Podcast: Meet our Researchers

Sarah Gilbert

Vaccine Development

Professor Sarah Gilbert has been making and testing vaccines designed to induce T cell responses for ten years, chiefly using antigens from malaria and influenza. Based at the Jenner Institute, several of the vaccines developed in Professor Gilbert’s laboratory have progressed into Clinical Trials.

Viral vectored vaccine development

New vaccine strategy

Viral vectored vaccines combine a safe virus with a pathogen protein to protect against a specific disease. They are very good at inducing T cell responses, which is crucial for protection against viral infections and diseases such as malaria. Viral vectored vaccines have the potential to drastically improve public health.

Translational Medicine

From Bench to Bedside

Ultimately, medical research must translate into improved treatments for patients. At the Nuffield Department of Medicine, our researchers collaborate to develop better health care, improved quality of life, and enhanced preventative measures for all patients.
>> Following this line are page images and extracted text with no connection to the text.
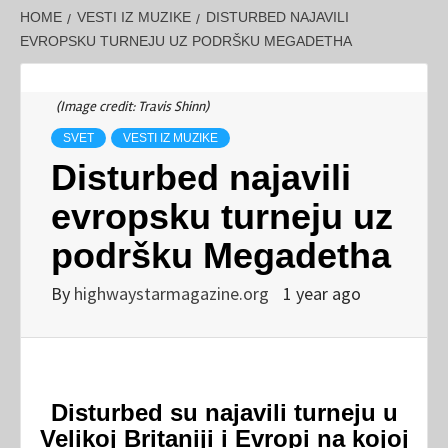
HOME
VESTI IZ MUZIKE
DISTURBED NAJAVILI
EVROPSKU TURNEJU UZ PODRŠKU MEGADETHA
(Image credit: Travis Shinn)
SVET
VESTI IZ MUZIKE
Disturbed najavili
evropsku turneju uz
podršku Megadetha
By
highwaystarmagazine.org
1 year ago
Disturbed su najavili turneju u
Velikoj Britaniji i Evropi na kojoj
Our findings in the laboratory are translated into changes in clinical practice, from bench to bedside.

Sarah Gilbert: Viral Vectored Vaccines

Q: What is a viral vectored vaccine?

SG: Most people will be familiar with live attenuated viral vaccines where we use a weakened form of a virus that would normally cause the disease, to make a vaccine against that disease.  For example measles, mumps and rubella vaccines are an example of mixing together three live-attenuated vaccines to make vaccines against those three diseases.  What we’re doing now is taking different viruses and making them really safe to use in people but then adding in parts of pathogens so we can make new vaccines against those other pathogens.  For example we could take a virus that would normally cause a cold and we could add in parts of the malaria parasite to make a vaccine against malaria.  Or we could take a safe version of the vaccine that we use against small pox and add in parts of the flu virus to make a new flu vaccine.
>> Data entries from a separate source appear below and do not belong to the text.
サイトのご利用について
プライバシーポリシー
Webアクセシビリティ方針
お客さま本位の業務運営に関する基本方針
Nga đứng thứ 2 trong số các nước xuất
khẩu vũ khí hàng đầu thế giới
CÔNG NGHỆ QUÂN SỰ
Q: Why should we use these vaccines?

SG: What these viral vectored vaccines are really good at doing is inducing T cell responses in the person that we vaccinate.  So a lot of the vaccines that we use are protein and adjuvant vaccines and they’re very good at inducing antibodies against the protein that’s used in the vaccine and that’s helpful against protecting against some diseases.   But for other diseases we need to engage the other major part of the immune system and that’s the T cell response.  Viral vectored vaccines are really good at doing that and we need that for some particular diseases such as malaria and some viral diseases.  They’re also useful for vaccinating against cancer.  Viral vectored vaccines can also induce antibodies so we can get both an antibody and a T cell response at the same time.

Q: How far has this research progressed?

SG: Within the Jenner Institute over the last few years we’ve done about 50 different clinical trials of viral vectored vaccines for different diseases mainly in malaria but also against tuberculosis, HIV, influenza, hepatitis C so we’ve come a long way in understanding how to use these viral vectored vaccines in people.

Q:  What are the most important lines of research that have developed in the past 5 or 10 years?

SG: Going back to about the last 50 years, we were using vaccines that were really effective but often had some nasty side effects; for example the small-pox vaccine gave people a very unpleasant scar and could have some very serious side effects in some cases.  So there was a big emphasis on improving vaccine safety.  Unfortunately when we developed safer vaccines we ended up with some vaccines that were less effective than we could have had before.   In the last 5 or 10 years we have been concentrating on making vaccines that are extremely safe but also have a high-level of efficacy and we are able to do that with these viral vectored vaccines.  The compromise seems to be that we probably have to give more than one injection but the pay-off is that we get a very safe and very effective vaccine and we can use the technology to make vaccines against lots of different diseases.  We’ve also become much better at understanding how T cells can protect us against disease and how to induce them by vaccination and how to measure if they’re doing their job. 

Q: Why does your line of research matter, why should we put money into it?

SG: We still need a lot more vaccines that we can use to vaccinate against diseases like malaria and HIV where we don’t have a vaccine at all.  For other diseases like tuberculosis and influenza we do have vaccines against but they’re not particularly effective, especially in older people and we need to do better.  If we can use viral vectored vaccines to make new vaccines that work in a different way we can really improve public health.

Q: How does your research fit into Translational Medicine within the department?

SG: Our research is very translational because a lot of it involves doing clinical trials of our new vaccines in volunteers.  We have a clinical bio-manufacturing facility that can make the batches of vaccines we need for clinical trials in carefully controlled conditions and we also have a pre-clinical viral vectored core-facility that makes us lots of small batches of vaccines throughout the early stages of our research.  We can also offer that service to other researchers that want to collaborate with us.  Information about that is on the Jenner Institute website.